» **TASK ITEM**
Leave the pictures out and write out the rest of the listing word for word.

=== Begin Enclosure ===

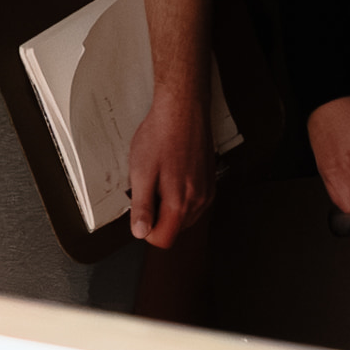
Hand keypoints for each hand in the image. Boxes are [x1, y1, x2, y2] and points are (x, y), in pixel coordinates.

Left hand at [122, 75, 210, 247]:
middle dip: (158, 217)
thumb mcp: (140, 173)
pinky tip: (172, 174)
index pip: (164, 239)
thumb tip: (140, 232)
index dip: (146, 232)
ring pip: (185, 217)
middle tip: (148, 190)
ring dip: (170, 206)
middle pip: (175, 229)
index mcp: (179, 203)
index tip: (139, 214)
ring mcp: (207, 192)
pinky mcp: (210, 181)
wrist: (183, 109)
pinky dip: (182, 196)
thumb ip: (141, 207)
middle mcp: (198, 201)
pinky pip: (195, 202)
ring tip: (161, 179)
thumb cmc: (160, 135)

=== End Enclosure ===

» **OUTPUT BELOW**
Hand keypoints for each hand in the image. Boxes are [x1, y1, x2, y2] and points are (x, y), in pixel coordinates.

Left hand at [122, 75, 210, 247]:
middle dip: (158, 217)
thumb mcp: (140, 173)
pinky tip: (172, 174)
index pip: (164, 239)
thumb tip: (140, 232)
index dip: (146, 232)
ring pip: (185, 217)
middle tip: (148, 190)
ring dip: (170, 206)
middle pip: (175, 229)
index mcp: (179, 203)
index tip: (139, 214)
ring mcp: (207, 192)
pinky mcp: (210, 181)
wrist: (183, 109)
pinky dip: (182, 196)
thumb ip: (141, 207)
middle mcp: (198, 201)
pinky pip: (195, 202)
ring tip: (161, 179)
thumb cmc: (160, 135)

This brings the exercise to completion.